→ Passage to read:
+--

Blog Post

North Carolina voting rights trial to be closely watched

July 14, 2015 | by Will Field

On Monday , a trial that will determine the constitutionality of North Carolina’s stringent voting requirements started in a Federal District Court in the state. Judge Thomas D. Schroeder will help to establish new precedent on potentially discriminatory election legislation in North Carolina NAACP v. McCrory, with portions of the Voting Rights Act of 1965 and the 14th and 15th Amendments called into question.

 

Courthouse1Some experts believe that this case, or a similar one, could eventually reach the Supreme Court and lead to a resolution of nationwide voting issues in the wake of the Shelby County v. Holder decision.

 

In 1965, the Voting Rights Act set aside certain states that were historically discriminatory in their voting policies, and established a policy of federal approval of any election laws in those regions. In North Carolina alone, the Justice Department has challenged such legislation over 40 times in the past 30 years. With the Supreme Court striking down the federal approval provision in 2013’s Shelby County decision, the gauntlet was thrown down for conservative states like North Carolina to establish stricter voting requirements, which opponents argue have racially prejudiced motivations.

 

The specific law under question tightens voters’ access to the polls in multiple ways. North Carolinians can no longer register and vote on the same day but must wait 25 days before approval. Early voting has been limited to 10 days instead of 17, and high school students can no longer preregister. The 2013 law included voter ID requirements, but this provision has been relaxed and the case will be considered without it.

+--

→ Data to examine:

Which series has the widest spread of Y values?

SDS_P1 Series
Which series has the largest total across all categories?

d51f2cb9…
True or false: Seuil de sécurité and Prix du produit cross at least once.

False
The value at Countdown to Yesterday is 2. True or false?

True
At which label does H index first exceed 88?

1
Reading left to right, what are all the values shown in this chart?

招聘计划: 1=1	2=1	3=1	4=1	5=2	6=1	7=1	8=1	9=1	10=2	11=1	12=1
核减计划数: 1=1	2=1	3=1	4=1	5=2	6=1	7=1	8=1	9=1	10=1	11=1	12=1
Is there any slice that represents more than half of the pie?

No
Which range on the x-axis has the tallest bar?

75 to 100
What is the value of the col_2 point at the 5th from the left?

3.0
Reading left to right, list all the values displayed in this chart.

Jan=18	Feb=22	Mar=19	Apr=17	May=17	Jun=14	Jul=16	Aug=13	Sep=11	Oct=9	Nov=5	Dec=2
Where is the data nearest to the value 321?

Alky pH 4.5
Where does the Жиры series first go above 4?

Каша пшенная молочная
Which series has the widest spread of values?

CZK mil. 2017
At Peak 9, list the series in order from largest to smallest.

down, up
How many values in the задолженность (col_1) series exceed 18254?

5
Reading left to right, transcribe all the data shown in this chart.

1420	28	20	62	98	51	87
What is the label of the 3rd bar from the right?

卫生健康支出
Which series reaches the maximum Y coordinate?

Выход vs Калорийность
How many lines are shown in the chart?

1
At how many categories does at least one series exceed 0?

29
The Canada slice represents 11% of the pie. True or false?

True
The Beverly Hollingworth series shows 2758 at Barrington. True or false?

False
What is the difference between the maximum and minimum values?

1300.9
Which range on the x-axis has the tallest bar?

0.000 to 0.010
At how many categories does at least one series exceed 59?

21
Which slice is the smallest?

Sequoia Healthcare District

+--

→ Assignment A:
Decide whether each statement agrees with the blog post. For each, answer yes or no and quote the deciding words. (i) Early voting in North Carolina was reduced from 17 days to 10. (ii) The case will be considered with the voter ID requirement included. (iii) The trial began in the Supreme Court.
→ Assignment B:
Transcribe the part of the blog post that opens with the words containing "Courthouse1Some experts believe" and closes with "racially prejudiced motivations.".

→ Exercise result A:
(i) Yes: "Early voting has been limited to 10 days instead of 17"
(ii) No: "this provision has been relaxed and the case will be considered without it"
(iii) No: "started in a Federal District Court in the state"

→ Exercise result B:
Courthouse1Some experts believe that this case, or a similar one, could eventually reach the Supreme Court and lead to a resolution of nationwide voting issues in the wake of the Shelby County v. Holder decision.

 

In 1965, the Voting Rights Act set aside certain states that were historically discriminatory in their voting policies, and established a policy of federal approval of any election laws in those regions. In North Carolina alone, the Justice Department has challenged such legislation over 40 times in the past 30 years. With the Supreme Court striking down the federal approval provision in 2013’s Shelby County decision, the gauntlet was thrown down for conservative states like North Carolina to establish stricter voting requirements, which opponents argue have racially prejudiced motivations.